* **WORK INSTRUCTIONS**:
Write out each line of the material again, word for word.
(EXERCISE MATERIAL)
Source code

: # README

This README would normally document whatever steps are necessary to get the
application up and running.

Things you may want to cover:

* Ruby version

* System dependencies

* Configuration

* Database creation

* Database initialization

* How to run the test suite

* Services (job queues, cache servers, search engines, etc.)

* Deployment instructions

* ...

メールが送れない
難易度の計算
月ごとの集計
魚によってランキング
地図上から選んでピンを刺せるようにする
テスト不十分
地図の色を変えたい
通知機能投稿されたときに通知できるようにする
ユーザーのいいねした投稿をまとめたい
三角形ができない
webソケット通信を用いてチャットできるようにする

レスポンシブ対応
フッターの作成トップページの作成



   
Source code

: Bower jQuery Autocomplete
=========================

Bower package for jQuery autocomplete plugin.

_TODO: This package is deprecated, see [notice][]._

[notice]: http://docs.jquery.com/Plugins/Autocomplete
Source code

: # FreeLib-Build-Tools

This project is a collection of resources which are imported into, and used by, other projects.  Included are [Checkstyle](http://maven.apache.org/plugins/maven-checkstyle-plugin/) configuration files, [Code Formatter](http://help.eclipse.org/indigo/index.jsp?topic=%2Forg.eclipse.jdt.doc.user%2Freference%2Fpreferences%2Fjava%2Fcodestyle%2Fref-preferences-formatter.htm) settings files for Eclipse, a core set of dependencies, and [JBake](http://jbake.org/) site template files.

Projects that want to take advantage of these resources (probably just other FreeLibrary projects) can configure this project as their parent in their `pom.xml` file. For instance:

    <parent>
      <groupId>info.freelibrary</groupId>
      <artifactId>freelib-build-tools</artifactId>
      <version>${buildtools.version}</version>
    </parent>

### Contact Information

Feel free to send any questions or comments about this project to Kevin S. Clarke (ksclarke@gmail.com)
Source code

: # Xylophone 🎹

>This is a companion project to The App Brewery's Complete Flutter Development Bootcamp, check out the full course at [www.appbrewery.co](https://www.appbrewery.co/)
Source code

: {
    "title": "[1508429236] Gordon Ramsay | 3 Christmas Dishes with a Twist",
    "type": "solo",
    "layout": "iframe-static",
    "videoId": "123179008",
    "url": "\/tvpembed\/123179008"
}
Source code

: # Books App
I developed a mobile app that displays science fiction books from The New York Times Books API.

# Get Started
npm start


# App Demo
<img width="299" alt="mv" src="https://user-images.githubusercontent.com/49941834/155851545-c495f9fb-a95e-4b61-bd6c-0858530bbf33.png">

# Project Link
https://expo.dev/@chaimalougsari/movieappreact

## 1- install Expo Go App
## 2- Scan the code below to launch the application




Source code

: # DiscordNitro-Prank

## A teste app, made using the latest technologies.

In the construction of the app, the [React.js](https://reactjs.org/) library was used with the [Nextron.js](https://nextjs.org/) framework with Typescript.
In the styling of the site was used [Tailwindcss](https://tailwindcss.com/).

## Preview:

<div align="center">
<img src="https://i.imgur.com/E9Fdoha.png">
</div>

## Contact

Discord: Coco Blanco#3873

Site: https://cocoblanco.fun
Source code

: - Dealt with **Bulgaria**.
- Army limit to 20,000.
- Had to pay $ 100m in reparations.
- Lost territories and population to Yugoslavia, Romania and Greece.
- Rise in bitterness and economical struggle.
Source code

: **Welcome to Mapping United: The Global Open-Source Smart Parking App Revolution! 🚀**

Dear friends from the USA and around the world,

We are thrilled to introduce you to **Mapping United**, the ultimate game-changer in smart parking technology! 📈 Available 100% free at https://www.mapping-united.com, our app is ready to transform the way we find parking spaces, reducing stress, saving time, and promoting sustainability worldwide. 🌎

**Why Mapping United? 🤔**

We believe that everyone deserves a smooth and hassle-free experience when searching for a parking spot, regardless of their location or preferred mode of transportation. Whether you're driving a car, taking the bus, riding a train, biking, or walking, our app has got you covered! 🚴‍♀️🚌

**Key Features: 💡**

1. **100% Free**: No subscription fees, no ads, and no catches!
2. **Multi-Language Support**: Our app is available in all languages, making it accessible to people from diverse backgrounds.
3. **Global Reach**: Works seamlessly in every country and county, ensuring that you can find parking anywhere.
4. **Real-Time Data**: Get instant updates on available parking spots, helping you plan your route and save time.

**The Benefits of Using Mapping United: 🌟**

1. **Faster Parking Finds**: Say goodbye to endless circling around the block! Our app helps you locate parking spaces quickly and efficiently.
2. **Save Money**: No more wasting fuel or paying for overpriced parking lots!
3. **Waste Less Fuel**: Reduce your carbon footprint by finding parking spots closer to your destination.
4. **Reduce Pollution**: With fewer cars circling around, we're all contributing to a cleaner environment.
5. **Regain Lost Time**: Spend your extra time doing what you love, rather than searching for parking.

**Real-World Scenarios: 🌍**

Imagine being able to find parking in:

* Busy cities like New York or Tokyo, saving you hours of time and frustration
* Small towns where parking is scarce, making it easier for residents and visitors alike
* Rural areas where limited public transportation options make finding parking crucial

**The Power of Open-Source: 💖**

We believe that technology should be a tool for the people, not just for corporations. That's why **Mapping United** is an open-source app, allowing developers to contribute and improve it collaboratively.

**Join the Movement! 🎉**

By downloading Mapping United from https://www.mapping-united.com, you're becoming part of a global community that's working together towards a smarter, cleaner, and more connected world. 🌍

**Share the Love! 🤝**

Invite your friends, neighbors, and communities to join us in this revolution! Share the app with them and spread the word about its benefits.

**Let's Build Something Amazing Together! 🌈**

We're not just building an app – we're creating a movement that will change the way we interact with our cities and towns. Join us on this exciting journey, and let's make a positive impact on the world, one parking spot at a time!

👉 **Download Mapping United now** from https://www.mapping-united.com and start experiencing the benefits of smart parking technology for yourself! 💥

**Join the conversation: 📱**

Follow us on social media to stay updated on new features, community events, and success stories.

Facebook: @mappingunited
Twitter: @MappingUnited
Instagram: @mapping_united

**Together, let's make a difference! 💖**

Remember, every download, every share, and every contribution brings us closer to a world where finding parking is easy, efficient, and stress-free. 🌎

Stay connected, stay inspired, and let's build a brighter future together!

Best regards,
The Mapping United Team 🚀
(End EXERCISE MATERIAL)
* **OUTPUT OF THE TASK**:
Source code

: # README

This README would normally document whatever steps are necessary to get the
application up and running.

Things you may want to cover:

* Ruby version

* System dependencies

* Configuration

* Database creation

* Database initialization

* How to run the test suite

* Services (job queues, cache servers, search engines, etc.)

* Deployment instructions

* ...

メールが送れない
難易度の計算
月ごとの集計
魚によってランキング
地図上から選んでピンを刺せるようにする
テスト不十分
地図の色を変えたい
通知機能投稿されたときに通知できるようにする
ユーザーのいいねした投稿をまとめたい
三角形ができない
webソケット通信を用いてチャットできるようにする

レスポンシブ対応
フッターの作成トップページの作成



   
Source code

: Bower jQuery Autocomplete
=========================

Bower package for jQuery autocomplete plugin.

_TODO: This package is deprecated, see [notice][]._

[notice]: http://docs.jquery.com/Plugins/Autocomplete
Source code

: # FreeLib-Build-Tools

This project is a collection of resources which are imported into, and used by, other projects.  Included are [Checkstyle](http://maven.apache.org/plugins/maven-checkstyle-plugin/) configuration files, [Code Formatter](http://help.eclipse.org/indigo/index.jsp?topic=%2Forg.eclipse.jdt.doc.user%2Freference%2Fpreferences%2Fjava%2Fcodestyle%2Fref-preferences-formatter.htm) settings files for Eclipse, a core set of dependencies, and [JBake](http://jbake.org/) site template files.

Projects that want to take advantage of these resources (probably just other FreeLibrary projects) can configure this project as their parent in their `pom.xml` file. For instance:

    <parent>
      <groupId>info.freelibrary</groupId>
      <artifactId>freelib-build-tools</artifactId>
      <version>${buildtools.version}</version>
    </parent>

### Contact Information

Feel free to send any questions or comments about this project to Kevin S. Clarke (ksclarke@gmail.com)
Source code

: # Xylophone 🎹

>This is a companion project to The App Brewery's Complete Flutter Development Bootcamp, check out the full course at [www.appbrewery.co](https://www.appbrewery.co/)
Source code

: {
    "title": "[1508429236] Gordon Ramsay | 3 Christmas Dishes with a Twist",
    "type": "solo",
    "layout": "iframe-static",
    "videoId": "123179008",
    "url": "\/tvpembed\/123179008"
}
Source code

: # Books App
I developed a mobile app that displays science fiction books from The New York Times Books API.

# Get Started
npm start


# App Demo
<img width="299" alt="mv" src="https://user-images.githubusercontent.com/49941834/155851545-c495f9fb-a95e-4b61-bd6c-0858530bbf33.png">

# Project Link
https://expo.dev/@chaimalougsari/movieappreact

## 1- install Expo Go App
## 2- Scan the code below to launch the application




Source code

: # DiscordNitro-Prank

## A teste app, made using the latest technologies.

In the construction of the app, the [React.js](https://reactjs.org/) library was used with the [Nextron.js](https://nextjs.org/) framework with Typescript.
In the styling of the site was used [Tailwindcss](https://tailwindcss.com/).

## Preview:

<div align="center">
<img src="https://i.imgur.com/E9Fdoha.png">
</div>

## Contact

Discord: Coco Blanco#3873

Site: https://cocoblanco.fun
Source code

: - Dealt with **Bulgaria**.
- Army limit to 20,000.
- Had to pay $ 100m in reparations.
- Lost territories and population to Yugoslavia, Romania and Greece.
- Rise in bitterness and economical struggle.
Source code

: **Welcome to Mapping United: The Global Open-Source Smart Parking App Revolution! 🚀**

Dear friends from the USA and around the world,

We are thrilled to introduce you to **Mapping United**, the ultimate game-changer in smart parking technology! 📈 Available 100% free at https://www.mapping-united.com, our app is ready to transform the way we find parking spaces, reducing stress, saving time, and promoting sustainability worldwide. 🌎

**Why Mapping United? 🤔**

We believe that everyone deserves a smooth and hassle-free experience when searching for a parking spot, regardless of their location or preferred mode of transportation. Whether you're driving a car, taking the bus, riding a train, biking, or walking, our app has got you covered! 🚴‍♀️🚌

**Key Features: 💡**

1. **100% Free**: No subscription fees, no ads, and no catches!
2. **Multi-Language Support**: Our app is available in all languages, making it accessible to people from diverse backgrounds.
3. **Global Reach**: Works seamlessly in every country and county, ensuring that you can find parking anywhere.
4. **Real-Time Data**: Get instant updates on available parking spots, helping you plan your route and save time.

**The Benefits of Using Mapping United: 🌟**

1. **Faster Parking Finds**: Say goodbye to endless circling around the block! Our app helps you locate parking spaces quickly and efficiently.
2. **Save Money**: No more wasting fuel or paying for overpriced parking lots!
3. **Waste Less Fuel**: Reduce your carbon footprint by finding parking spots closer to your destination.
4. **Reduce Pollution**: With fewer cars circling around, we're all contributing to a cleaner environment.
5. **Regain Lost Time**: Spend your extra time doing what you love, rather than searching for parking.

**Real-World Scenarios: 🌍**

Imagine being able to find parking in:

* Busy cities like New York or Tokyo, saving you hours of time and frustration
* Small towns where parking is scarce, making it easier for residents and visitors alike
* Rural areas where limited public transportation options make finding parking crucial

**The Power of Open-Source: 💖**

We believe that technology should be a tool for the people, not just for corporations. That's why **Mapping United** is an open-source app, allowing developers to contribute and improve it collaboratively.

**Join the Movement! 🎉**

By downloading Mapping United from https://www.mapping-united.com, you're becoming part of a global community that's working together towards a smarter, cleaner, and more connected world. 🌍

**Share the Love! 🤝**

Invite your friends, neighbors, and communities to join us in this revolution! Share the app with them and spread the word about its benefits.

**Let's Build Something Amazing Together! 🌈**

We're not just building an app – we're creating a movement that will change the way we interact with our cities and towns. Join us on this exciting journey, and let's make a positive impact on the world, one parking spot at a time!

👉 **Download Mapping United now** from https://www.mapping-united.com and start experiencing the benefits of smart parking technology for yourself! 💥

**Join the conversation: 📱**

Follow us on social media to stay updated on new features, community events, and success stories.

Facebook: @mappingunited
Twitter: @MappingUnited
Instagram: @mapping_united

**Together, let's make a difference! 💖**

Remember, every download, every share, and every contribution brings us closer to a world where finding parking is easy, efficient, and stress-free. 🌎

Stay connected, stay inspired, and let's build a brighter future together!

Best regards,
The Mapping United Team 🚀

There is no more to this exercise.